By the exercise of Brotherly Love, we are taught to regard the whole human species as one family—the high, the low, the rich, the poor—who, as created by one Almighty Parent, and inhabitants of the same planet, are to aid, support, and protect each other. On this principle, Masonry unites men of every country, sect, and opinion, and conciliates true friendship among those who might otherwise have remained at a perpetual distance.
Brotherly Love or Friendship is regarded by Freemasons as the strong cement of the Order; without this high moral virtue, the Fraternity would soon cease to exist. By Brotherly Love, we are to understand that generous principle of the soul which regards the human species as one family, created by an All-wise Being, and placed on this globe for the mutual assistance of each other. The man who is actuated by the pure principle of Brotherly Love, will not desert his friend when dangers threaten or misfortunes assail him. When he is calumniated, he will openly and boldly espouse his cause, and endeavor to remove the aspersion. When sickness or infirmity occasion him to be deserted by others, he will seize the opportunity, and redouble all the affectionate attentions which love suggests. No society can exist for any length of time, unless Brotherly Love prevail among its members. To "dwell together in unity," is the life and support of the great Masonic institution.

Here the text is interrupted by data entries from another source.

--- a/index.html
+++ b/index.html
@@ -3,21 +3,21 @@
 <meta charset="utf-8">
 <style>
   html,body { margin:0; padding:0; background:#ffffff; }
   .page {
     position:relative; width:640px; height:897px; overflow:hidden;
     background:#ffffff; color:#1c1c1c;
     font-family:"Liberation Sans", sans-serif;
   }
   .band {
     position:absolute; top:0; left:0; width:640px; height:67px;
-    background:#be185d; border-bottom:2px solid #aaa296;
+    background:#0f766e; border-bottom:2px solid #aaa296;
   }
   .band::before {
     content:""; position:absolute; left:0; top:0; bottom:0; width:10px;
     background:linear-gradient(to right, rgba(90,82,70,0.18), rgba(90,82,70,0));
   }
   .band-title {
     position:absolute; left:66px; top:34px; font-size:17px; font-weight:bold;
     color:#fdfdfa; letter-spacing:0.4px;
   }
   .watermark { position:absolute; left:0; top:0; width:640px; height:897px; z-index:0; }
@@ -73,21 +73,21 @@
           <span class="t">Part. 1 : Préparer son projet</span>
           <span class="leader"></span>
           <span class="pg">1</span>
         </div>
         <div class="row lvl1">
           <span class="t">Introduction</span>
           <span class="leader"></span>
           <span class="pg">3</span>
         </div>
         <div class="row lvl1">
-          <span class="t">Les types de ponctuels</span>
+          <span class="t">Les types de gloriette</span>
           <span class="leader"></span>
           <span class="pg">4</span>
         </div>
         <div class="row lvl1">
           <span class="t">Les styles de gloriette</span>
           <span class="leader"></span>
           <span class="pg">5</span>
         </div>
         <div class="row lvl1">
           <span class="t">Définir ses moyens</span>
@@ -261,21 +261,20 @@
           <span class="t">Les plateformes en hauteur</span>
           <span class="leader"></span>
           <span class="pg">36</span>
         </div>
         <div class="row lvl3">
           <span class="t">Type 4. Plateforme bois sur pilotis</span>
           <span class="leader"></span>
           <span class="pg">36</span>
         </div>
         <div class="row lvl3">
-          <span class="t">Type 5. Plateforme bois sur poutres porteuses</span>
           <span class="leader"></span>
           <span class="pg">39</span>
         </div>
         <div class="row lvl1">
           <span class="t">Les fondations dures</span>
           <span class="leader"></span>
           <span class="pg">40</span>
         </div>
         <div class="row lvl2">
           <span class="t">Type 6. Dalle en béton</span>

To relieve the distressed, is a duty incumbent on all men, but particularly on Masons, who are linked together by an indissoluble chain of sincere affection. To soothe the unhappy; to sympathize with their misfortunes; to compassionate their miseries, and to restore peace to their troubled minds, is the great aim we have in view. On this basis, we form our friendships and establish our connections. Relief flows from brotherly love, as free, pure, and refreshing as the mountain air. It dries up the gushing fountains of grief, banishes want from the abode of a distressed brother, and pours the oil of joy into the wounded hearts of the widow and the orphan.

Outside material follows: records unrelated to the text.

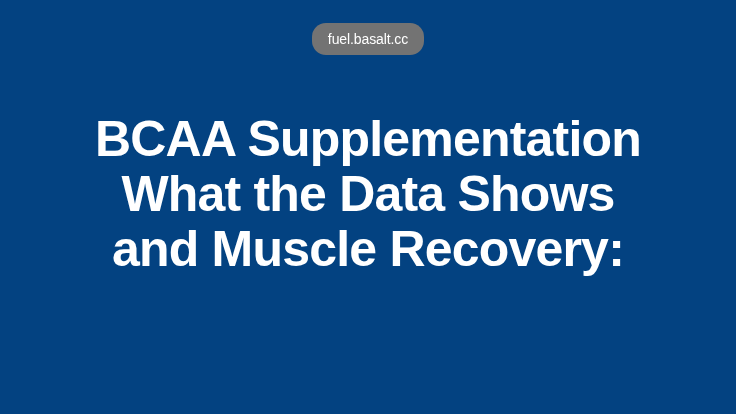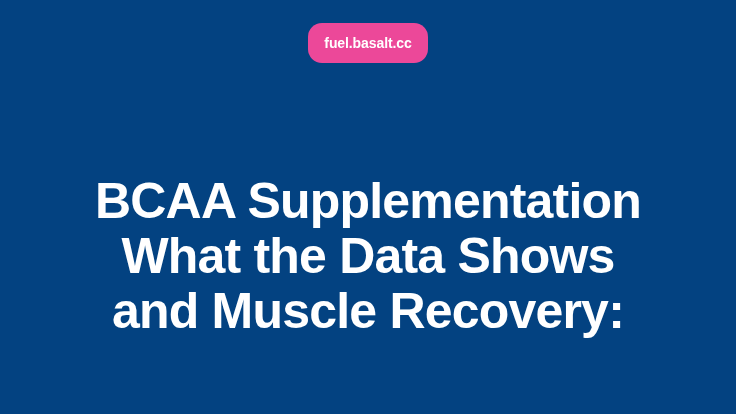--- a/index.html
+++ b/index.html
@@ -31,38 +31,38 @@
     width: 100%;
     display: flex;
     justify-content: center;
     margin-top: 23px;
   }
 
   .source-badge {
     display: inline-flex;
     align-items: center;
     justify-content: center;
-    height: 40px;
+    height: 32px;
     padding: 0 16px;
     border-radius: 14px;
-    background: #ec4899;
+    background: #737373;
     color: #ffffff;
     font-size: 14px;
-    font-weight: 700;
+    font-weight: 400;
     letter-spacing: -0.1px;
     line-height: 1;
     white-space: nowrap;
   }
 
   
   .headline-wrap {
     width: 100%;
     display: flex;
     justify-content: center;
-    margin-top: 111px;
+    margin-top: 57px;
   }
 
   .headline {
     margin: 0;
     width: 560px;
     text-align: center;
     color: #ffffff;
     font-family: "Liberation Sans", sans-serif;
     font-size: 50px;
     font-weight: 700;

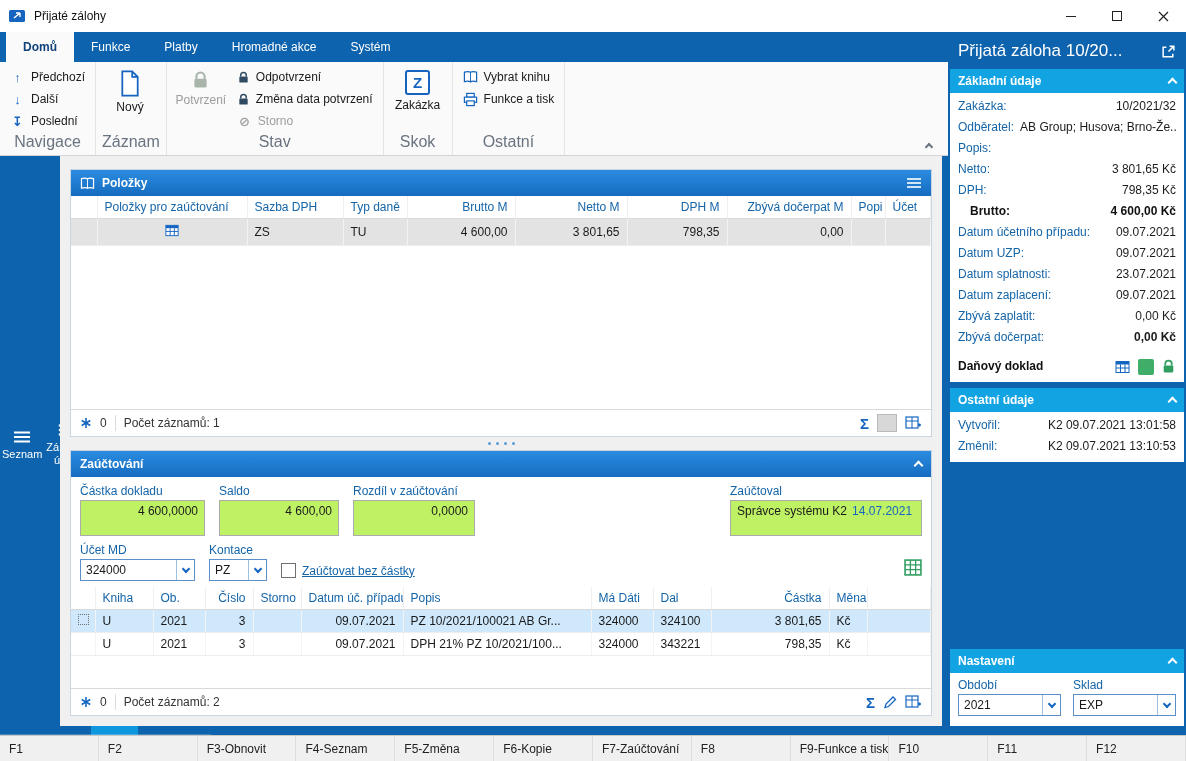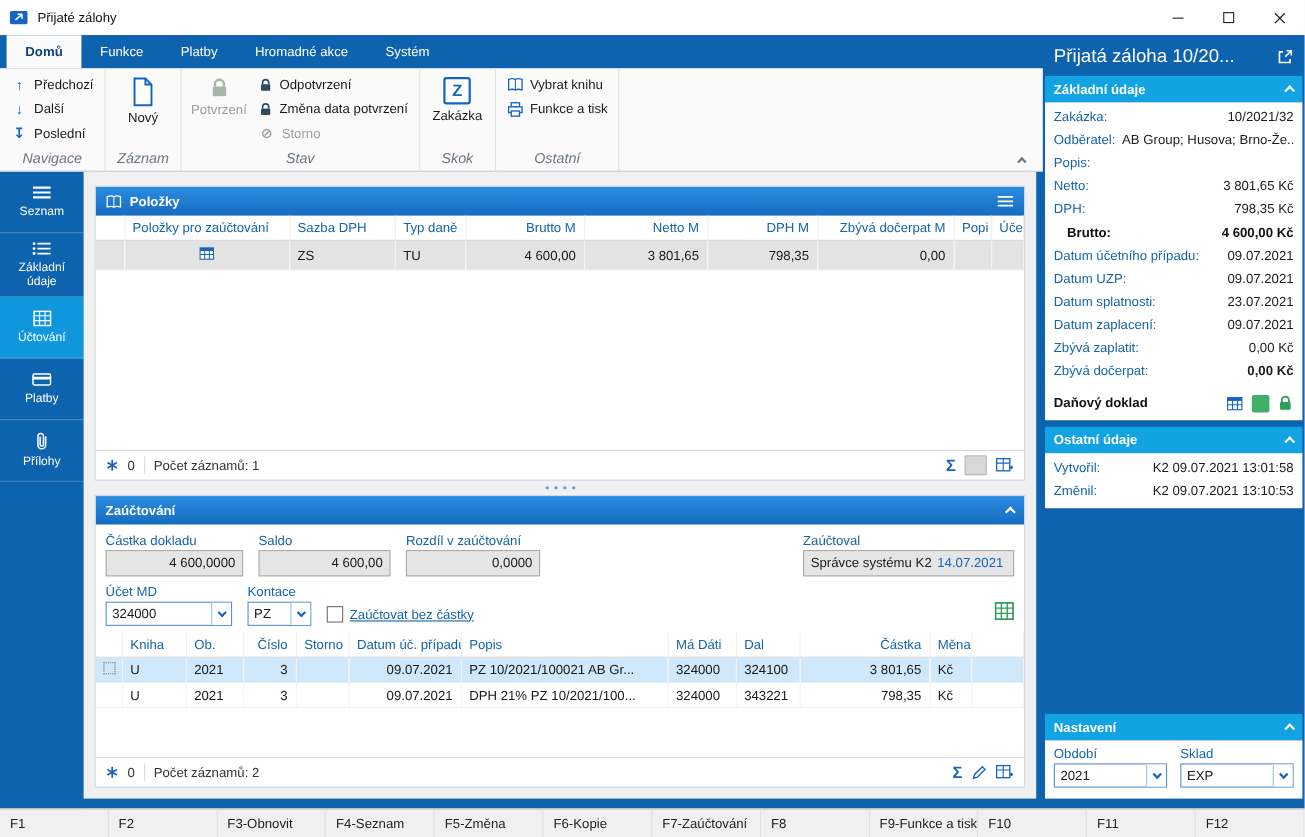--- a/index.html
+++ b/index.html
@@ -26,37 +26,37 @@
 
   
   .ribbon-tabs { height:30px; background:#0e63ae; display:flex; padding-left:6px; flex:0 0 auto; }
   .rtab { color:#fff; padding:0 17px; display:flex; align-items:center; cursor:default; }
   .rtab.active { background:#fafafa; color:#10427c; font-weight:bold; }
 
   
   .ribbon { height:94px; background:#fafafa; border-bottom:1px solid #d4d4d4; display:flex; position:relative; flex:0 0 auto; }
   .rgroup { display:flex; flex-direction:column; border-right:1px solid #e4e4e4; }
   .rgroup-items { flex:1; display:flex; align-items:flex-start; padding:3px 4px 0; }
-  .rgroup-label { text-align:center; font-size:13px; color:#6a7480; padding:1px 6px 4px;font-style:italic; }
+  .rgroup-label { text-align:center; font-size:16px; color:#6a7480; padding:1px 6px 4px; }
   .rcol { display:flex; flex-direction:column; padding-top:1px; }
   .rsmall { height:22px; display:flex; align-items:center; gap:6px; padding:0 6px; white-space:nowrap; }
   .rsmall.disabled { color:#9d9d9d; }
   .rbig { width:60px; display:flex; flex-direction:column; align-items:center; gap:3px; padding-top:5px; text-align:center; }
   .rbig.disabled { color:#9d9d9d; }
   .gi { color:#1565c0; font-weight:bold; width:15px; text-align:center; display:inline-block; font-size:13px; }
   .gi.gray { color:#a0a0a0; }
   .zbox { width:25px; height:25px; border:2px solid #1565c0; border-radius:3px; color:#1565c0;
           font-weight:bold; font-size:15px; display:flex; align-items:center; justify-content:center; background:#fff; }
   .ribbon-collapse { position:absolute; right:14px; bottom:8px; width:8px; height:8px; }
   .chev-up-gray { width:6px; height:6px; border-top:2px solid #6a7480; border-right:2px solid #6a7480;
                   transform:rotate(-45deg); display:inline-block; }
 
   
   .content { flex:1; display:flex; min-height:0; background:#0e63ae; }
-  .sidebar { width:76px; background:#0e63ae; display:flex; flex-direction:column; flex:0 0 auto; }
+  .sidebar { width:60px; background:#0e63ae; display:flex; flex:0 0 auto; }
   .side-item { min-height:56px; color:#fff; display:flex; flex-direction:column; align-items:center;
                justify-content:center; gap:4px; font-size:11px; text-align:center; padding:7px 2px;
                border-bottom:1px solid rgba(255,255,255,.22); line-height:1.15; }
   .side-item.active { background:#0f97de; }
 
   .main { flex:1; background:#f0f0f0; margin:0 6px 9px 0; padding:13px 10px 10px; display:flex;
           flex-direction:column; min-width:0; }
 
   .panel { background:#fff; border:1px solid #c9d6e2; display:flex; flex-direction:column; overflow:hidden; }
   .panel-header { height:26px; background:linear-gradient(#2b8ce0,#156cc0); color:#fff; display:flex;
@@ -85,21 +85,21 @@
   .graybox { width:20px; height:18px; background:#d8d8d8; border:1px solid #b9b9b9; display:inline-block; }
 
   .splitter { height:13px; display:flex; align-items:center; justify-content:center; gap:5px; }
   .dot { width:3px; height:3px; border-radius:50%; background:#5a9bd5; }
 
   
   .fields { padding:7px 9px 6px; background:#fff; flex:0 0 auto; }
   .frow { display:flex; gap:14px; align-items:flex-end; margin-bottom:7px; }
   .fgroup { display:flex; flex-direction:column; gap:2px; }
   .flabel { color:#1464a8; }
-  .finput { border:1px solid #ababab; background:#e5e5e5; height:24px; padding:3px 6px; }
+  .finput { border:1px solid #ababab; background:#bef264; height:36px; padding:3px 6px; }
   .finput.num { text-align:right; }
   .mla { margin-left:auto; }
   .date-blue { color:#1565c0; }
   .combo { display:flex; border:1px solid #5a8fc8; height:22px; background:#fff; }
   .combo .val { flex:1; padding:3px 5px; overflow:hidden; }
   .combo .cbtn { width:18px; border-left:1px solid #9cc0e4; display:flex; align-items:center; justify-content:center; background:#fff; }
   .chev-dn-blue { width:6px; height:6px; border-right:2px solid #1565c0; border-bottom:2px solid #1565c0;
                   transform:rotate(45deg); display:inline-block; margin-top:-3px; }
   .chkrow { display:flex; align-items:center; gap:6px; padding-bottom:3px; }
   .checkbox { width:15px; height:15px; border:1px solid #707070; background:#fff; display:inline-block; }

Is a divine attribute, and the foundation of every virtue. To be good and true, is the first lesson we are taught in Masonry. On this theme we contemplate, and by its dictates endeavor to regulate our conduct. Hence, while influenced by this principle, hypocrisy and deceit are unknown among us; sincerity and plain dealing distinguish us; and the heart and the tongue join in promoting each other's welfare, and rejoicing in each other's prosperity.
Truth is the foundation of all Masonic virtues; it is one of our grand principles; for to be good men and true, is a part of the first lesson we are taught; and at the commencement of our freedom we are exhorted to be fervent and zealous in the pursuit of truth and goodness. It is not sufficient that we walk in the light, unless we do so in the truth also. All hypocrisy and deceit must be banished from among us. Sincerity and plain dealing complete the harmony of a Lodge, and render us acceptable in the sight of Him unto whom all hearts are open, all desires known, and from whom no secrets are hid. There is a charm in truth, which draws and attracts the mind continually towards it. The more we discover, the more we desire; and the great reward is wisdom, virtue, and happiness. This is an edifice founded on a rock, which malice cannot shake or time destroy.